Question

Using EES (or other) software, determine the effect of the amount of air on the adiabatic flame temperature of liquid octane \(\left(\mathrm{C}_{8} \mathrm{H}_{18}\right)\). Assume both the air and the octane are initially at \(25^{\circ} \mathrm{C}\). Determine the adiabatic flame temperature for 75,90,100,120,150,200,300 \(500,\) and 800 percent theoretical air. Assume the hydrogen in the fuel always burns \(\mathrm{H}_{2} \mathrm{O}\) and the carbon \(\mathrm{CO}_{2}\), except when there is a deficiency of air. In the latter case, assume that part of the carbon forms CO. Plot the adiabatic flame temperature against the percent theoretical air, and discuss the results.

Short answer

Based on the step-by-step solution provided, here is the short answer: To analyze the adiabatic flame temperature of liquid octane at various percentages of theoretical air, we first calculated the stoichiometric air-fuel ratio using the balanced combustion equation. Then, we used EES (or other software) to compute the adiabatic flame temperatures for the given percentages of theoretical air (75, 90, 100, 120, 150, 200, 300, 500, and 800). After obtaining the adiabatic flame temperatures, we plotted them against the percent theoretical air to visualize the relationship. The results showed that the adiabatic flame temperature varied with the change in percent theoretical air. In cases of air deficiency, the formation of CO instead of CO2 had an impact on the flame temperature.

Step-by-step solution

Understand the problem and gather required data

We want to find the adiabatic flame temperature of liquid octane for various percentages of theoretical air. The given values are: 1. Both air and octane have an initial temperature of 25°C. 2. The hydrogen in the fuel always forms H2O and the carbon forms CO2, except when there is a deficiency of air. In that case, part of the carbon forms CO.

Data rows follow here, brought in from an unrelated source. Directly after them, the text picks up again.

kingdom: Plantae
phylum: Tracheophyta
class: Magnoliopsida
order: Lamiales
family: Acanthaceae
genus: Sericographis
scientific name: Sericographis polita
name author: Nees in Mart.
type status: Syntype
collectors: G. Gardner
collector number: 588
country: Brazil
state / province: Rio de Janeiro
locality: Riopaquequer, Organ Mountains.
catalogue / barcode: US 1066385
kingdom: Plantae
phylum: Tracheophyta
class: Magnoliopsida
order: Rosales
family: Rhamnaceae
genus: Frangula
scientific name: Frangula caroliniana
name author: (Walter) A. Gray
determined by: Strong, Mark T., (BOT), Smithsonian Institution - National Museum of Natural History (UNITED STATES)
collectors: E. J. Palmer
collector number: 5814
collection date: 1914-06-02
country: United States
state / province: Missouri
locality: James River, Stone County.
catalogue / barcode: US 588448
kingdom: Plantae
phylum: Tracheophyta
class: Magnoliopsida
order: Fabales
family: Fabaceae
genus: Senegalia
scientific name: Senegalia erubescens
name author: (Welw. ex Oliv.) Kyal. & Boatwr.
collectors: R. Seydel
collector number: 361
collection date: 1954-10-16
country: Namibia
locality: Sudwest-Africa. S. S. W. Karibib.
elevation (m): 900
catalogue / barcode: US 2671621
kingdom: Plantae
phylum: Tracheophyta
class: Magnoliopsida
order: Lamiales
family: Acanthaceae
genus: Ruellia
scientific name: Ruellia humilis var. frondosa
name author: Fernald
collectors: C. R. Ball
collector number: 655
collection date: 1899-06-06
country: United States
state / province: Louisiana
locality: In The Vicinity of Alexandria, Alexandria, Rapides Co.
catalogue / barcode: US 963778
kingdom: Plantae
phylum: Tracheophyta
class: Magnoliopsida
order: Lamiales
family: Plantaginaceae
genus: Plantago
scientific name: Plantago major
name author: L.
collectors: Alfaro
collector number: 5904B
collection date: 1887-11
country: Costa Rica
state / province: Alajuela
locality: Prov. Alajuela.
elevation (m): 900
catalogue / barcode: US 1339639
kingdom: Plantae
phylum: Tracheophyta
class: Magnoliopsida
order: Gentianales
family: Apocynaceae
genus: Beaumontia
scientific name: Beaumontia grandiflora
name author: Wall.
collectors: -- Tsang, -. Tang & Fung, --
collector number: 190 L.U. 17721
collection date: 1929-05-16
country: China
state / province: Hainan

Compute the stoichiometric air-fuel ratio

For determining the theoretical air required, we need to compute the stoichiometric air-fuel ratio. The balanced combustion equation for octane can be written as: \(C_8H_{18} + 12.5 \mathrm{(O}_{2}\mathrm{+}3.76\mathrm{N}_{2}) \rightarrow 8\mathrm{CO}_{2} + 9\mathrm{H}_{2}\mathrm{O} + 47\mathrm{N}_{2}\) The stoichiometric air-fuel ratio can be calculated as follows: \(\frac{12.5 \times (molecular \ weight \ of \ air)}{molecular \ weight \ of \ C_8H_{18}}\)

Determine the percent theoretical air

The percent theoretical air is given in the problem (75, 90, 100, 120, 150, 200, 300, 500, and 800).

Use EES (or other software) to compute the adiabatic flame temperatures

Input the initial conditions, balanced combustion equation, and stoichiometric air-fuel ratio into EES (or other software). Next, input the various percentages of theoretical air to compute the adiabatic flame temperature for each case.

Generate a plot of adiabatic flame temperature versus percent theoretical air

Using the adiabatic flame temperatures obtained in step 4, create a plot of adiabatic flame temperature versus the percent theoretical air. This will help to visualize the relationship between these two variables and make it easier to discuss the results.

Discuss the results

Analyze the plot obtained in Step 5 and discuss the results. Compare the adiabatic flame temperatures at different percentages of theoretical air. Explain how the air affects the adiabatic flame temperature and why the temperature changes with the variation in percent theoretical air. In cases with air deficiency, discuss the formation of CO instead of CO2 and its impact on flame temperature.